America's Plan In Uganda Is Hardly Humanitarian

Impact

President Barack Obama’s decision to send 100 troops into Northern Uganda to help fight the Lord’s Resistance Army has sparked major debate, with contributions coming from sources as diverse as journalist John Pilger, actress Mia Farrow, and even shock jock Rush Limbaugh – not the typical African policy experts. It is being touted by many as an altruistic humanitarian intervention in response to pressure from human rights groups. While the move is commendable, describing it as a humanitarian intervention is a bit generous. This deployment is purely about U.S. strategic interests; an intervention in Uganda based only on the interests of its citizens would look drastically different.

Upon closer review, serious questions could be raised about U.S. intentions. Most notably, why now? The Ugandan government has been asking for help with battling the rebels for at least 20 years, but it has received little assistance. Furthermore, after decades of fighting, the LRA is clearly on its last leg – the LRA crisis tracker reports that the group is currently only about 250 strong.

Secondly, given the size of the American force and the fact that it is intended only to play an advisory role, it is difficult to view this as a “humanitarian intervention.” This new directive does little more than take an activity currently handled by the U.S. Africa Command and transfer it to a new, more high-profile fighting force.

The U.S. is “rebranding” its involvement in Uganda this way in order to cozy up to the Ugandan government as they pursue the usual U.S. strategic objectives: Countering Chinese expansion on the continent, securing access to newly discovered Ugandan oil, and continuing the global war on terror. It is worth noting that previous U.S. military intervention in Uganda aimed at eradicating the LRA was disastrous – that botched attempt resulted in the loss of over 900 innocent lives.

If the U.S. does in fact want to improve the humanitarian situation in Uganda, there are other, more logical, ways to achieve this. The biggest obstacle to the strengthening of Ugandan democracy is not Joseph Kony or the dying LRA, but rather, Ugandan president and close U.S. ally Yoweri Museveni.
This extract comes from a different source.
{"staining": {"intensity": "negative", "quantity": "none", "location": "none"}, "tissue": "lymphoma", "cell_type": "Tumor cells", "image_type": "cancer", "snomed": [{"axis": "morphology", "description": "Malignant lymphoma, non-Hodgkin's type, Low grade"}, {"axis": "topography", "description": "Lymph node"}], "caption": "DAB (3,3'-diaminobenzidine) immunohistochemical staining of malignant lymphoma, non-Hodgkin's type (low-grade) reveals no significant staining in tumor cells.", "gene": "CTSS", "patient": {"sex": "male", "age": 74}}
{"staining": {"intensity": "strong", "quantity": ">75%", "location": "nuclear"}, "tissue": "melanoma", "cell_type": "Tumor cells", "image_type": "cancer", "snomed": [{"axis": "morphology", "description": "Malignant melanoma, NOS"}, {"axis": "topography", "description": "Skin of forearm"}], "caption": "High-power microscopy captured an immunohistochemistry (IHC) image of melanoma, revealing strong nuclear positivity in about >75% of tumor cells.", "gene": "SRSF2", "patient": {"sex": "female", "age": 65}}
American diplomatic cables released by Wikileaks cite his “autocratic tendencies” and his administration’s “pervasive corruption” as threats to the Ugandan success story. Over the last few years, his army has been found liable for human rights violations in the Congo by the International Court of Justice and is currently under investigation for further war crimes reportedly committed in Northern Uganda.
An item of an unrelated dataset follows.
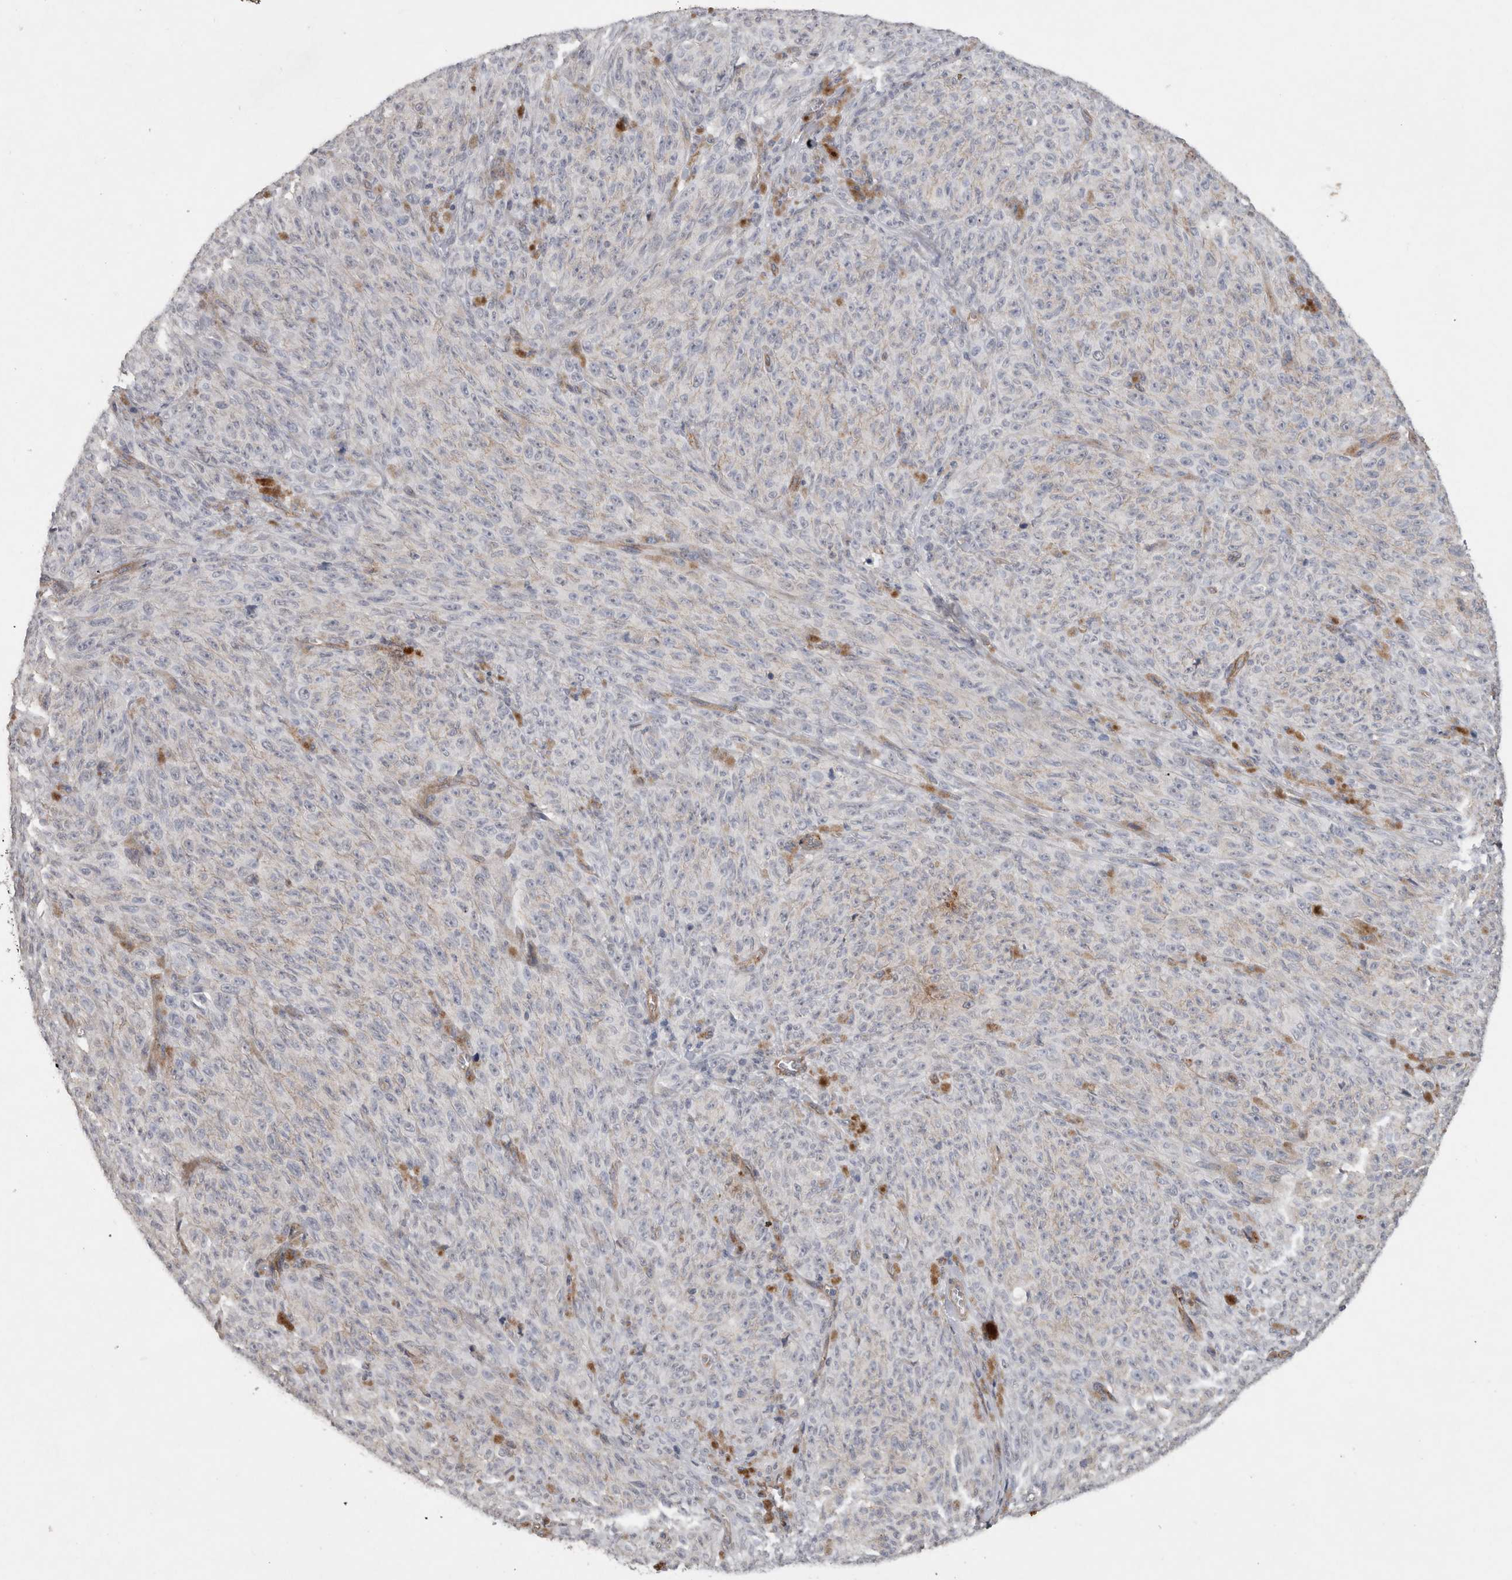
{"staining": {"intensity": "negative", "quantity": "none", "location": "none"}, "tissue": "melanoma", "cell_type": "Tumor cells", "image_type": "cancer", "snomed": [{"axis": "morphology", "description": "Malignant melanoma, NOS"}, {"axis": "topography", "description": "Skin"}], "caption": "Tumor cells show no significant positivity in melanoma.", "gene": "RECK", "patient": {"sex": "female", "age": 82}}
In May, he responded to the peaceful “Walk to Work” protests about rising food prices with a violent crackdown which left many injured, including popular opposition leader Kizza Besigye, whose violent arrest was captured, uploaded on YouTube, and viewed by thousands. Museveni, however, continues to receive millions of dollars in U.S. aid and military assistance.

It is obvious that the U.S. is trying to further increase its influence in Uganda and the region; however, this need not necessarily be a purely selfish endeavor. In addition to ‘fighting’ the LRA, the U.S. can improve the lives of Ugandan citizens and increase stability in the Great Lakes region by using its influence on Museveni. The U.S. could encourage Museveni to reign in the Ugandan People’s Defense Force, allow greater freedom of the press and civil society, reduce the Ugandan presence in the Congo (which exacerbates the world’s worst humanitarian disaster), and guarantee the protection of opposition and minority groups, especially the gay community which has recently come under severe attack from his government. That would be the real humanitarian intervention.